Sir Arthur Conan Doyle claims that we should now be at the close of the stage of investigation regarding spirit intercourse and beginning the period of religious construction. In the course of an article in "Light," he says that the phenomena which have been observed are confirmatory as to the life after death, the unhappy results of sin, "the existence of higher beings whom we may call angels,"
and the existence of the "Summer-land" or heaven.
"No trait of the form and no peculiarity of the mind are changed by death,"
says Sir Arthur, "but all are continued in that spiritual body which is the counterpart of the earthly one at its best, and still contains within it that core of spirit which is the very inner essence of the man."
Sir Arthur says that there are two alternatives in summing up the spiritual philosophy — either that an outbreak of lunacy has assailed men an women who are otherwise eminently sane, or that "in recent years there has come to us from divine sources a new revelation which constitutes by far the greatest religious event since the death of Christ (for the Reformation was a rearrangement of the old, not a revelation of the news, a revelation which alters the whole aspect of death and the fate of man."
Discussing whether communion is right, Sir Arthur says: "Personally I am not aware of any human power which has been given us without our having the right under any circumstances to use it.

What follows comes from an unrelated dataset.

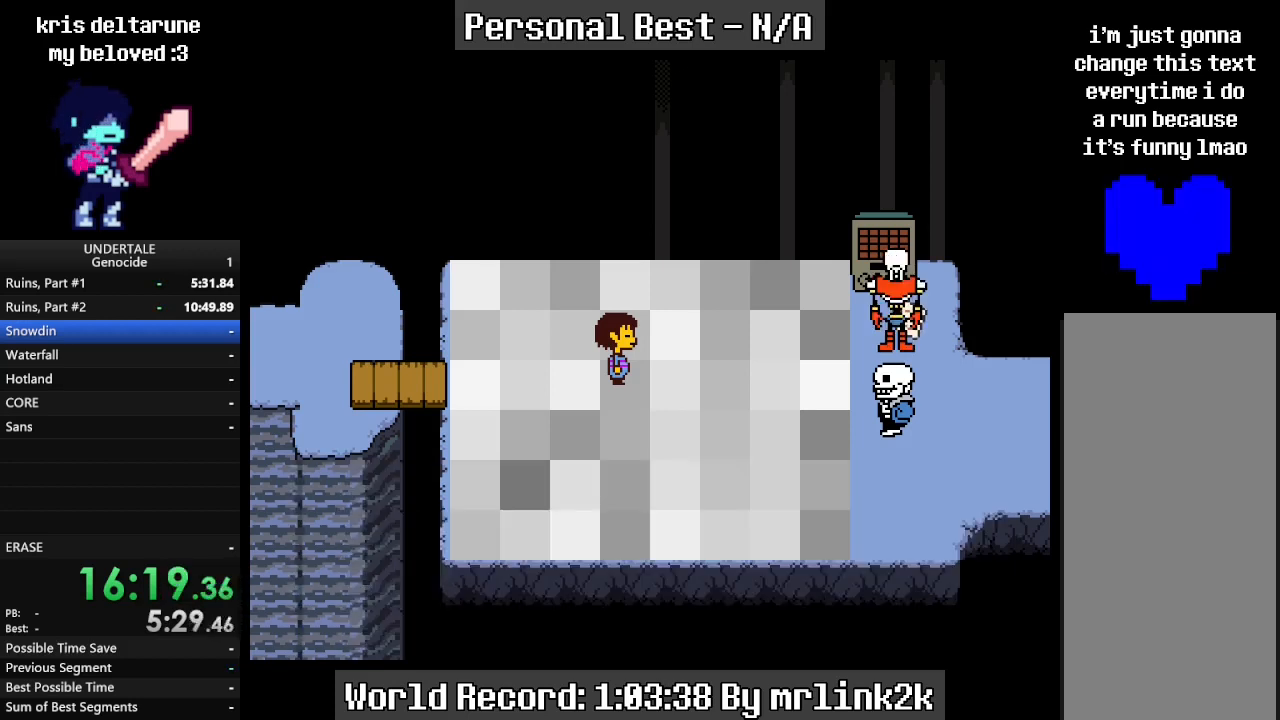
{"keys": ["shift_r"], "events": [[233, "return", "down"], [433, "return", "up"], [433, "shift_r", "down"]]}
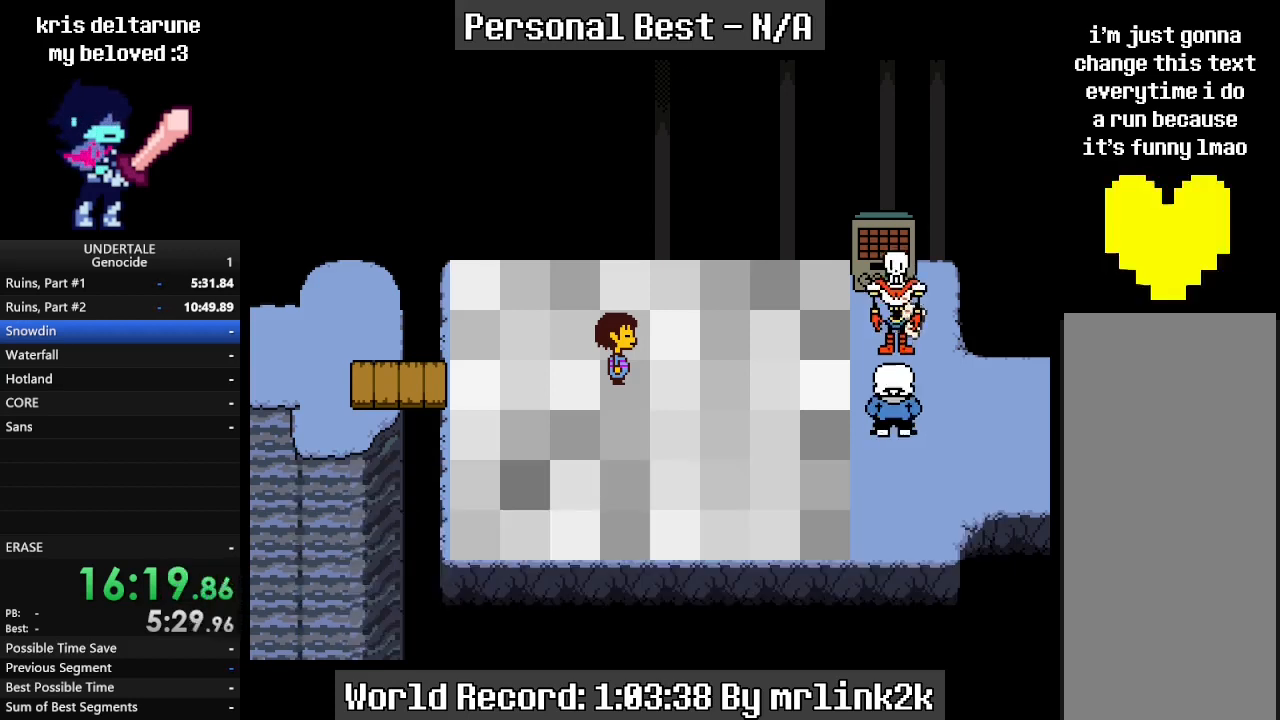
{"keys": [], "events": [[67, "shift_r", "up"], [167, "return", "down"], [367, "return", "up"], [367, "shift_r", "down"], [500, "shift_r", "up"]]}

"It is either an absurd farce or the most solemn and sacred of functions. But when one knows, as I know, of widows who are assured that they hear the loved voice once again, or of mothers whose hands, groping in the darkness, clasp once again those of the vanished child, and when one considers the loftiness of their intercourse and the serenity of spirit which succeeds it, I feel sure that a fuller knowledge would calm the doubt of the most scrupulous conscience.
"Men talk of a great religious revival after the war. Perhaps it is in this direction that it will be."